That just standard boilerplate for a new version of a benchmark. What we're doing, comparing score ratios is fine. What they asking people not do to is the thing that should be obvious not to do (but you know people ...) which is directly compare the 14700K score in CB26 with its score in CB24 - like wondering why it scored 10,000 in one and 3,000 in the other. Obviously with a different baseline and possibly engine changes the scores are indeed not directly comparable. Comparing the rank or ratio of the 14700K scores to another chip's like the 14900K in one benchmark to another benchmark, regardless of the relationship between the two benchmarks, is, again, totally fine.
I did above - first glance AMD looks similar to Intel (the 9950X3D got basically the same score as the 285K in both benchmarks so both newer x86 chips gained relative to M4/M5 chips and stayed static relative to M3s). But I haven't delved deeply into AMD's scores to confirm if older AMD chips catch up to newer ones. It's possible it's compiler differences, it's possible that the way the scene is being rendered has changed (more rays), etc ... the difference between new x86 chips and new Apple Silicon chips isn't huge <10%, so nothing to be terribly bothered by if that was the only difference.
EDIT: while newer AMD chips appear to maintain their relative scores to newer Intel chips between the two benchmarks, at first glance older AMD chips do not appear to catch up to newer ones in CB26 relative to CB24:
AMD Ryzen 9 5950X vs AMD Ryzen 9 9950X3D – Benchmarks, Specifications & Comparison. Which CPU is faster, more efficient, and better for gaming & productivity?
www.cpu-monkey.com
As far as I can tell, no, these are all just user generated benchmarks (well I'm assuming so for CPU Monkey but I don't actually where they get their data) with all the variance that entails. Given how extreme the 14700K differences are, something appears to be off. I would be cautious to assign fault to the benchmark itself without more data.
The 14700K results are the only ones I've seen that egregiously different and as
@diamond.g said, we'd need to make sure the original results and the new ones are being run on the exact same systems - that people weren't quoting results for an overclocked model vs an stock/underclocked model, etc ... That's the problem with user generated benchmarks, unless like 3DMark's website they let you filter by the full range of specs (and even then it can be dicey simply because sometimes people benchmark because their system isn't working right). I mean on the flip side the 14900K in CPU Monkey gains like 10% on the 285K, but looking at other user generated data from computerbase, the possible range of 14900K results is ginormous.

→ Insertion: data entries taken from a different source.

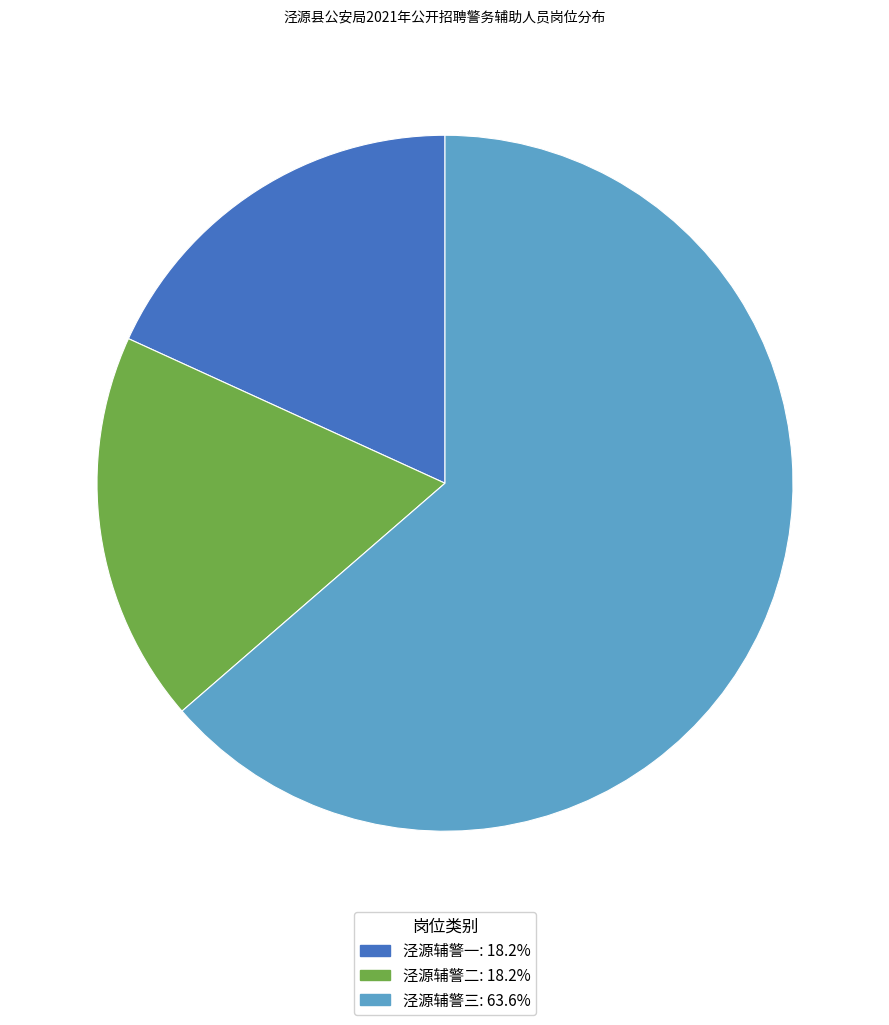

Which slice is the largest?

泾源辅警三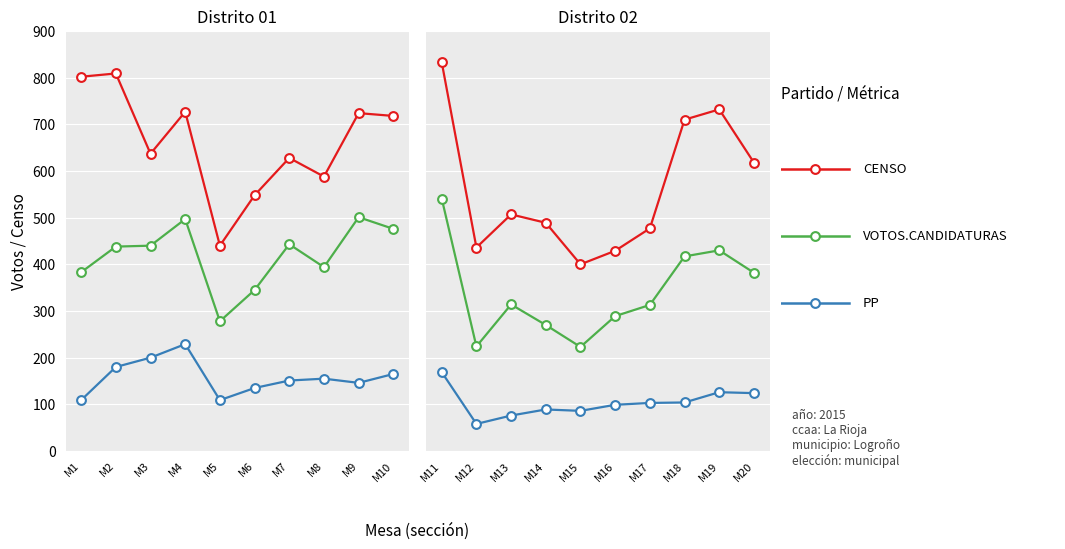

Which series has the largest total across all categories?

CENSO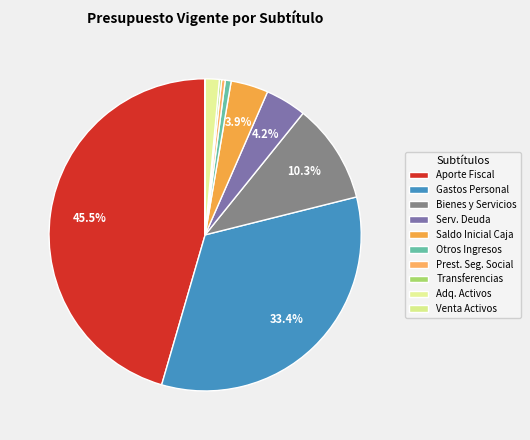

Rank the categories by value from highest to lowest.

APORTE FISCAL, GASTOS EN PERSONAL, BIENES Y SERVICIOS DE CONSUMO, SERVICIO DE LA DEUDA, SALDO INICIAL DE CAJA, ADQUISICIÓN DE ACTIVOS NO FINANCIEROS, OTROS INGRESOS CORRIENTES, PRESTACIONES DE SEGURIDAD SOCIAL, TRANSFERENCIAS CORRIENTES, VENTA DE ACTIVOS NO FINANCIEROS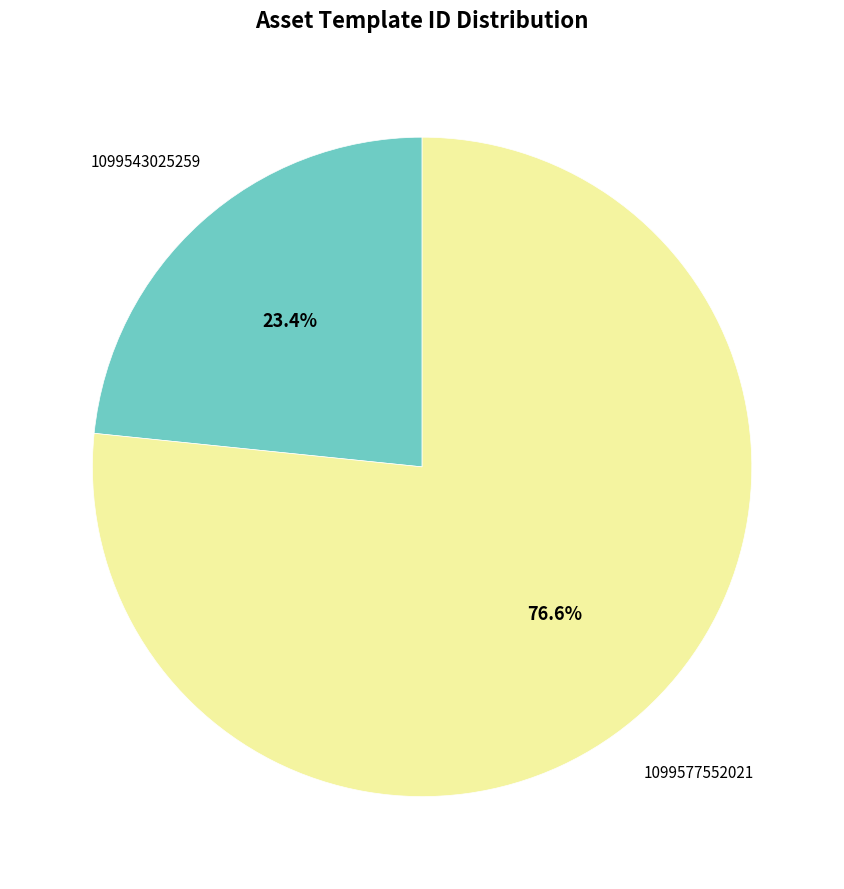

Is there any slice that represents more than half of the pie?

Yes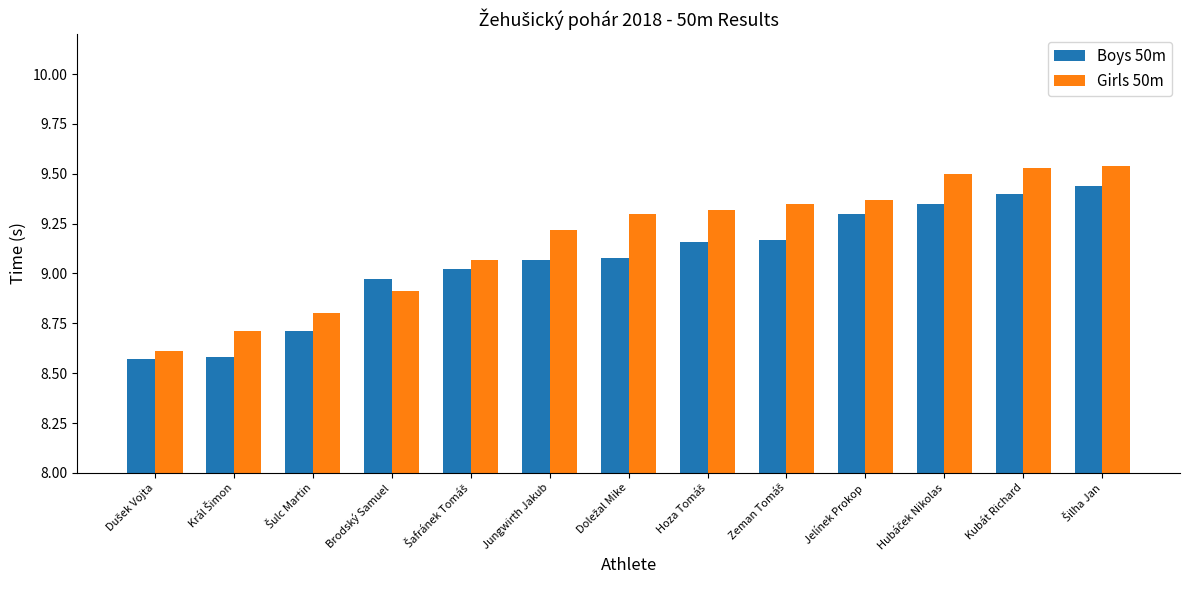

How many bars are there in total?

26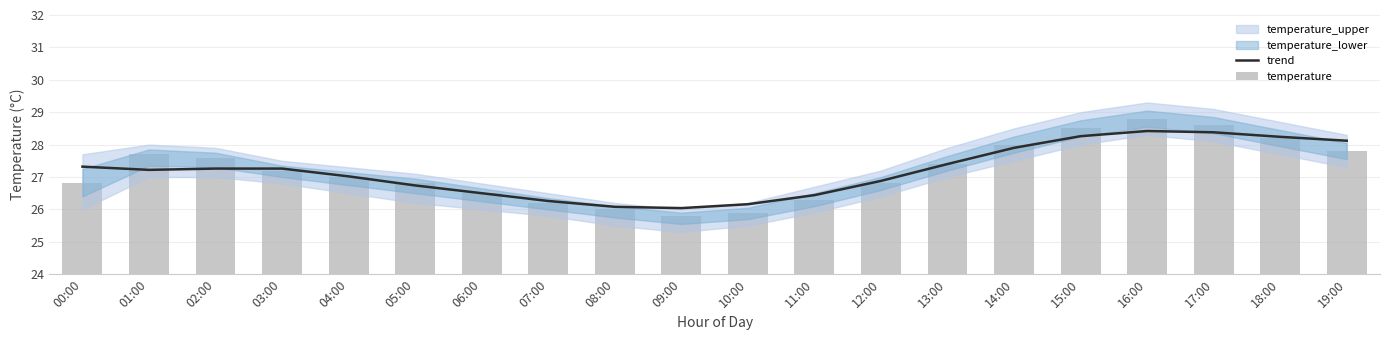

What is the value of the trend bar at the 2nd from the left?

27.2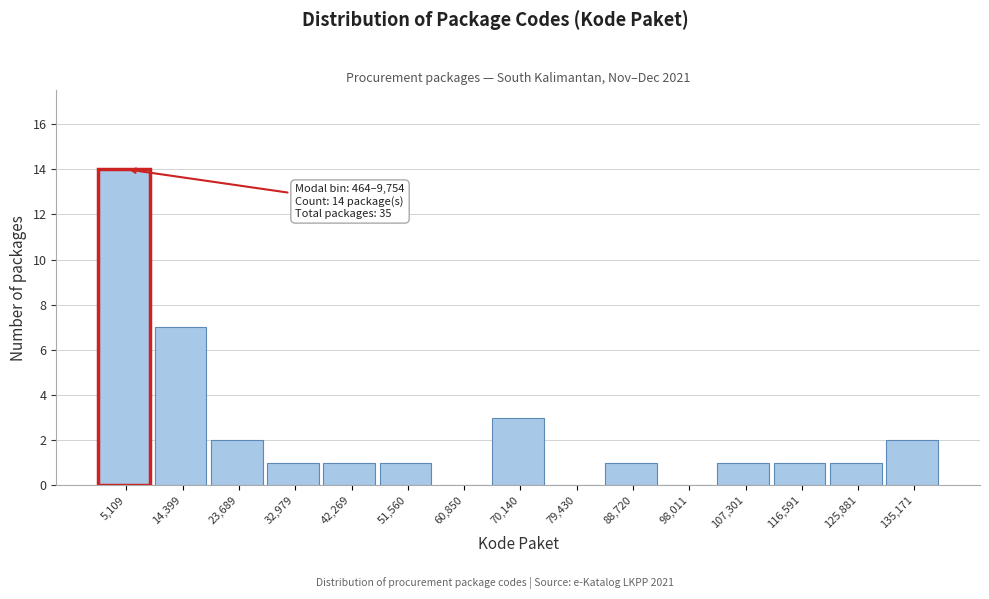

Which range on the x-axis has the tallest bar?

0 to 10000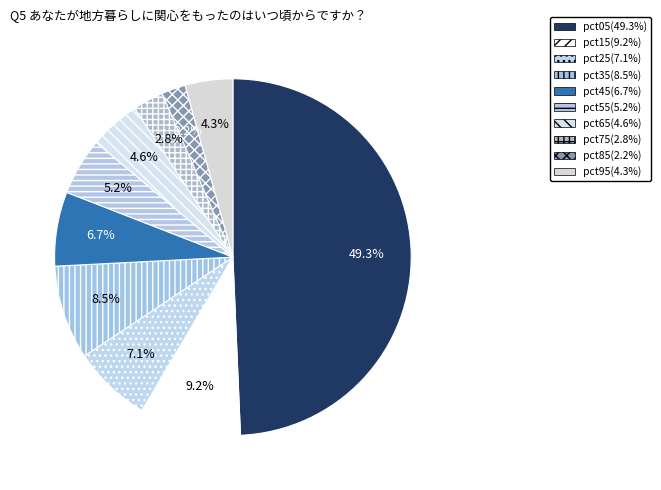

To the nearest percent, what percentage of the pie is pct15?

9%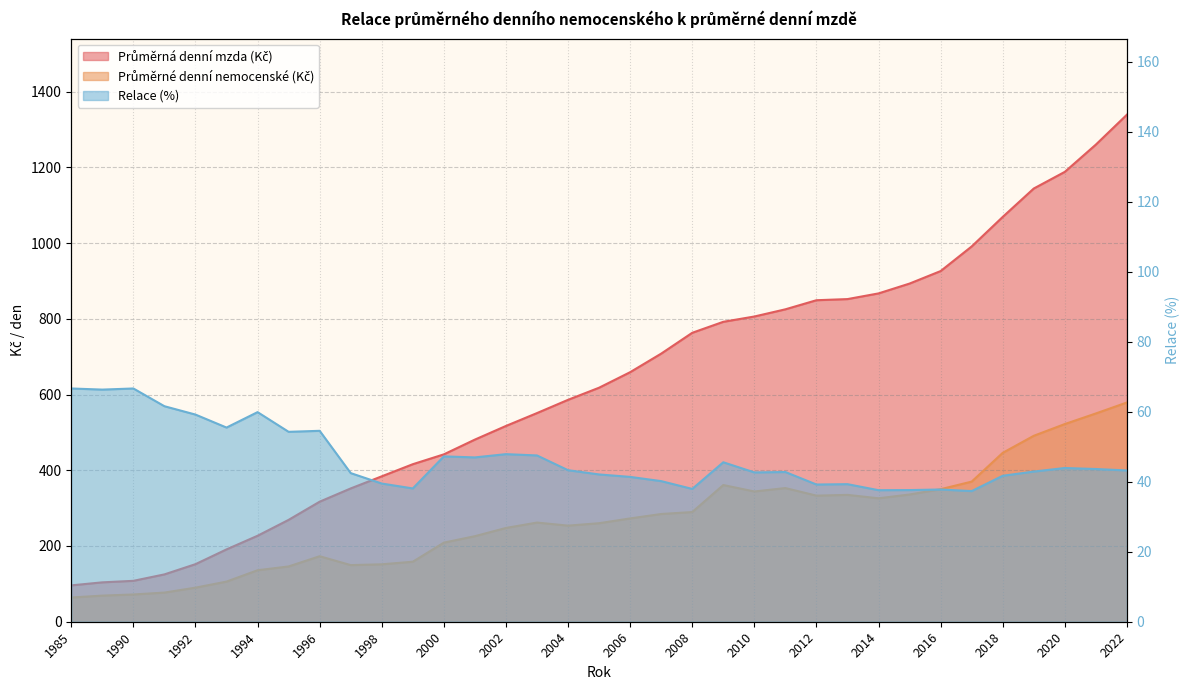

What is the highest value of the Průměrná denní mzda (Kč) series?

1339.0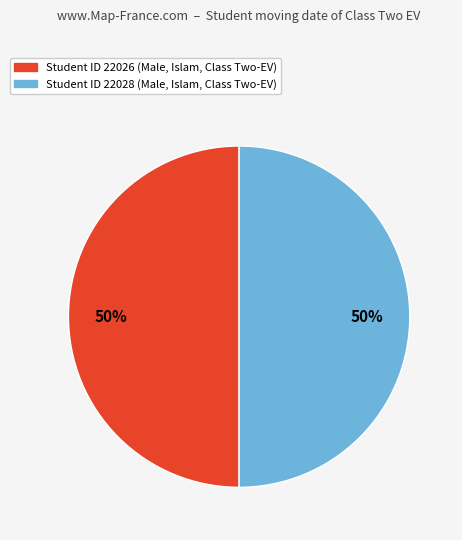

To the nearest percent, what is the average slice percentage?

50%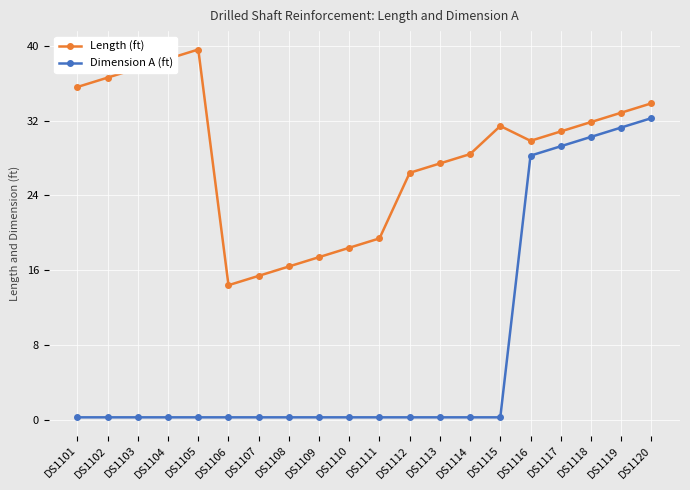

What is the sum of all Dimension A (ft) values?

155.9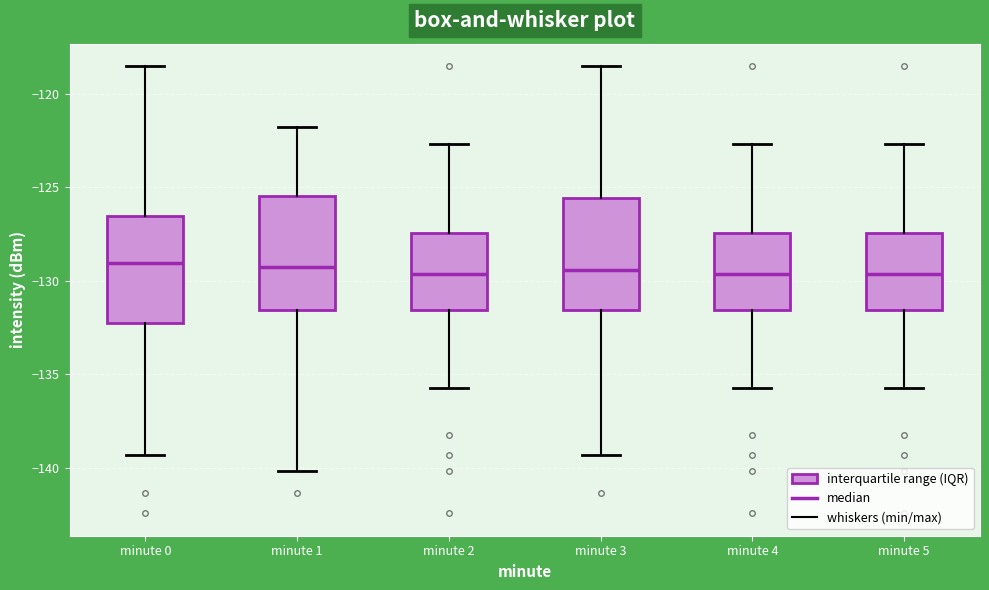

Reading left to right, transcribe this box plot: for each box, give where its median line is, the range the box spans, and where its two whiskers end, as read against the y-axis. The values are not printed on the chart, so give them approximately, as read against the axis.

minute 0: median -129.0, box -132.5 to -126.5, whiskers -139.5 to -118.5
minute 1: median -129.5, box -131.5 to -125.5, whiskers -140.0 to -122.0
minute 2: median -129.5, box -131.5 to -127.5, whiskers -135.5 to -122.5
minute 3: median -129.5, box -131.5 to -125.5, whiskers -139.5 to -118.5
minute 4: median -129.5, box -131.5 to -127.5, whiskers -135.5 to -122.5
minute 5: median -129.5, box -131.5 to -127.5, whiskers -135.5 to -122.5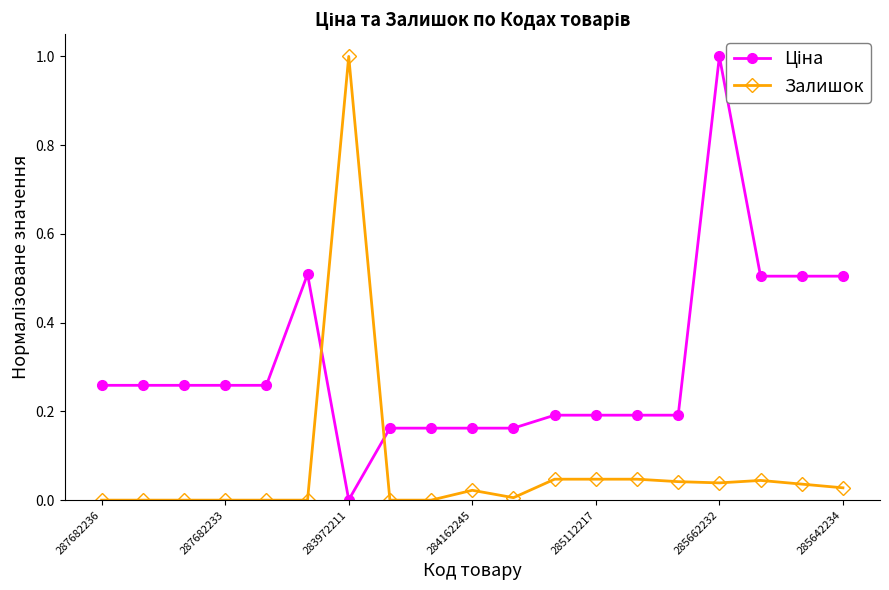

What is the difference between the maximum and minimum values in the Залишок series?

1.0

That's why we would need a reviewer with the exact same system running both sets to make sure the 14700K results we're seeing aren't aberrant.
Overall though I'd be less bothered by changes of ~10% individually as heck even running the same benchmark on the exact same system can yield a few percent difference. So a change in the way the benchmark runs resulting in about 10% differences in relative scores would not be in and of itself be that unusual. It's the fact that there are
at least 2 such changes that push older x86 CPUs to be more like 20% more performant relative to newer Apple Silicon chips that makes whatever changed a little more ... interesting. But that's just my threshold for curiosity, others may have a different one! However, again wrt the x86 chips only your test on the older Intel chip is, as far as I know, being run on the exact same system. So the variation there has to be taken with a big grain of salt. We need more people to upload that kind of data where we
know the results from the two benchmarks came from the same system.